WHAT YOU HAVE TO DO: Ignore the pictures in the data below and set down exactly the lines from its first line through the line containing "G04 #@! TF.SameCoordinates,Original*".
Top of MATERIAL TO PROCESS
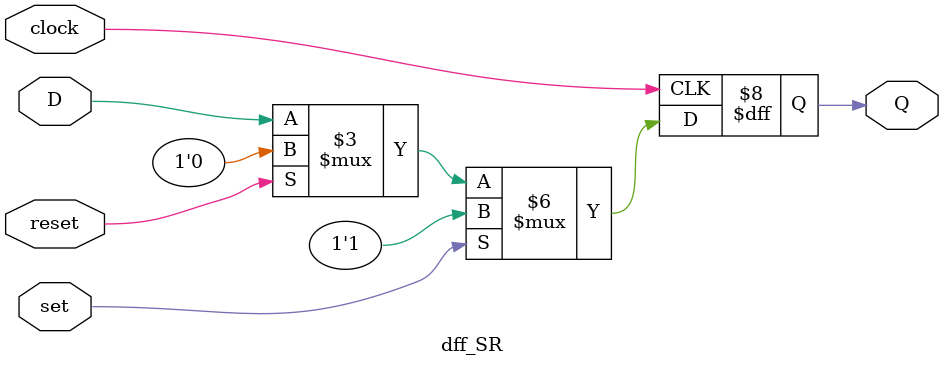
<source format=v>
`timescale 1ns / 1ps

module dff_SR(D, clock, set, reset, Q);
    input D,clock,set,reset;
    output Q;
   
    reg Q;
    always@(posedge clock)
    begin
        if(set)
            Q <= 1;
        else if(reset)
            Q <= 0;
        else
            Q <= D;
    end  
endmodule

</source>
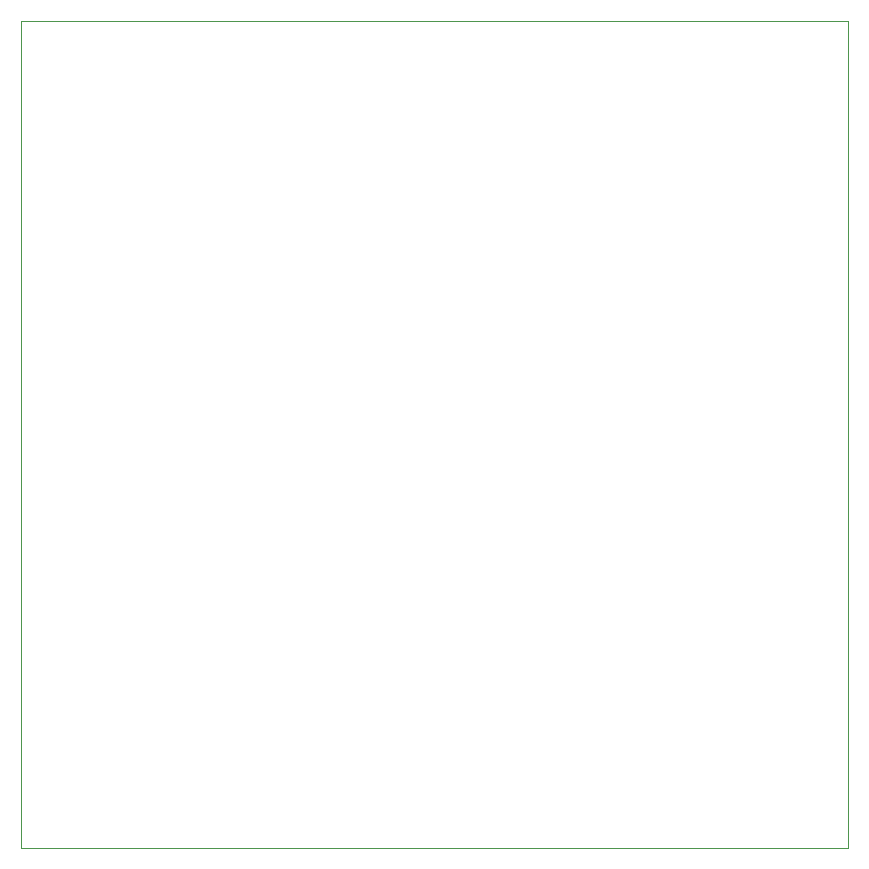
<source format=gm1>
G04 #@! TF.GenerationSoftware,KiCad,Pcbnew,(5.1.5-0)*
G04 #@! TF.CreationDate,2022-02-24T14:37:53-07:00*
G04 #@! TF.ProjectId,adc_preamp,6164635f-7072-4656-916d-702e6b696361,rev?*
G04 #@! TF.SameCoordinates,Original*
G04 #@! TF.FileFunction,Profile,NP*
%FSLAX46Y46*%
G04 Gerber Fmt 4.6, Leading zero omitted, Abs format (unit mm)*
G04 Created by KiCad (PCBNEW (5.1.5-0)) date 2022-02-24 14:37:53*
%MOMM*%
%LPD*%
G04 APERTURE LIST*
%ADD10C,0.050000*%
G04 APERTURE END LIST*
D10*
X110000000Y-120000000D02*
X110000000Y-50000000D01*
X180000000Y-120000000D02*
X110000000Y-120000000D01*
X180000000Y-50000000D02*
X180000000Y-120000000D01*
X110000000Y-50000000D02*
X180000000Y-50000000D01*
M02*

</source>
Bottom of MATERIAL TO PROCESS
TASK ANSWER:
<source format=v>
`timescale 1ns / 1ps

module dff_SR(D, clock, set, reset, Q);
    input D,clock,set,reset;
    output Q;
   
    reg Q;
    always@(posedge clock)
    begin
        if(set)
            Q <= 1;
        else if(reset)
            Q <= 0;
        else
            Q <= D;
    end  
endmodule

</source>
<source format=gm1>
G04 #@! TF.GenerationSoftware,KiCad,Pcbnew,(5.1.5-0)*
G04 #@! TF.CreationDate,2022-02-24T14:37:53-07:00*
G04 #@! TF.ProjectId,adc_preamp,6164635f-7072-4656-916d-702e6b696361,rev?*
G04 #@! TF.SameCoordinates,Original*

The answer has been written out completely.